## THINGS TO DO:
1) Reproduce the passage of the pick_next_task() hotplug patch below verbatim, from the part that opens with the words containing "2. The rq->core_pick" and closes with "crashing like #1.".
2) In the pick_next_task() hotplug patch below, where do crashes occur when the current code selects nothing for the stopper task?
3) Name each distinct function that the pick_next_task() hotplug patch below writes with trailing parentheses.

## EXTRACT PROVIDED:
[Start of Attachment]

[PATCH] sched/core: Hotplug fixes to pick_next_task()

From: Joel Fernandes (Google)
Date: Tue Sep 01 2020 - 00:56:36 EST


The follow 3 cases need to be handled to avoid crashes in pick_next_task() when
CPUs in a core are going offline or coming online.

1. The stopper task is switching into idle when it is brought down by CPU
hotplug. It is not in the cpu_smt_mask so nothing need be selected for it.
Further, the current code ends up not selecting anything for it, not even idle.
This ends up causing crashes in set_next_task(). Just do the __pick_next_task()
selection which will select the idle task. No need to do core-wide selection as
other siblings will handle it for themselves when they call schedule.

2. The rq->core_pick for a sibling in a core can be NULL if no selection was
made for it because it was either offline or went offline during a sibling's
core-wide selection. In this case, do a core-wide selection. In this case, we
have to completely ignore the checks:
if (rq->core->core_pick_seq == rq->core->core_task_seq &&
rq->core->core_pick_seq != rq->core_sched_seq)

Otherwise, it would again end up crashing like #1.

[End of Attachment]

## SOURCE INFORMATION:
[Start of Attachment]

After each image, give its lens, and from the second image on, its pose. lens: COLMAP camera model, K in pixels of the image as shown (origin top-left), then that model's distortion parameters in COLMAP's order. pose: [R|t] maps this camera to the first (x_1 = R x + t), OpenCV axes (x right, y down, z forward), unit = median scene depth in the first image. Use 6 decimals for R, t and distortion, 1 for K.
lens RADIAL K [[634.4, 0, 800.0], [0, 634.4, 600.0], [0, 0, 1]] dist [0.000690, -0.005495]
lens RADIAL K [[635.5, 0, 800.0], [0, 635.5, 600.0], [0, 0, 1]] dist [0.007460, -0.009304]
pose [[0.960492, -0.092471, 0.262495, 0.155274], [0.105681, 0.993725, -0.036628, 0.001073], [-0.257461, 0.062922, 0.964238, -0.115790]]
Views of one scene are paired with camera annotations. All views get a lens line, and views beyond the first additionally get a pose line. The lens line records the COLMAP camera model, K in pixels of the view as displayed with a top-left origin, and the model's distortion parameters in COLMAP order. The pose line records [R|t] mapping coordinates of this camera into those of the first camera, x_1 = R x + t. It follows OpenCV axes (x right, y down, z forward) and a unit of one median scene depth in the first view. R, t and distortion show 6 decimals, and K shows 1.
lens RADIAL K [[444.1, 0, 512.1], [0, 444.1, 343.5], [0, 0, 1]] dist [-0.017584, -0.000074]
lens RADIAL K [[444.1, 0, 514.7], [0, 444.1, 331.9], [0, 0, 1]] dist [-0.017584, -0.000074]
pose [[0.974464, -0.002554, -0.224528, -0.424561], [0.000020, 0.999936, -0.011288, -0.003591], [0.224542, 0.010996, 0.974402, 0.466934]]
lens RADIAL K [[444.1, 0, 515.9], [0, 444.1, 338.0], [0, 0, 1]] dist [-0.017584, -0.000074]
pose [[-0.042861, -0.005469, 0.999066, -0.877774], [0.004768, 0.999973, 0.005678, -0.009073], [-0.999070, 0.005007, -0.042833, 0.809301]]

[End of Attachment]

## SOLVED PROBLEMS:
1)
2. The rq->core_pick for a sibling in a core can be NULL if no selection was
made for it because it was either offline or went offline during a sibling's
core-wide selection. In this case, do a core-wide selection. In this case, we
have to completely ignore the checks:
if (rq->core->core_pick_seq == rq->core->core_task_seq &&
rq->core->core_pick_seq != rq->core_sched_seq)

Otherwise, it would again end up crashing like #1.

2) In set_next_task().

3)
pick_next_task()
set_next_task()
__pick_next_task()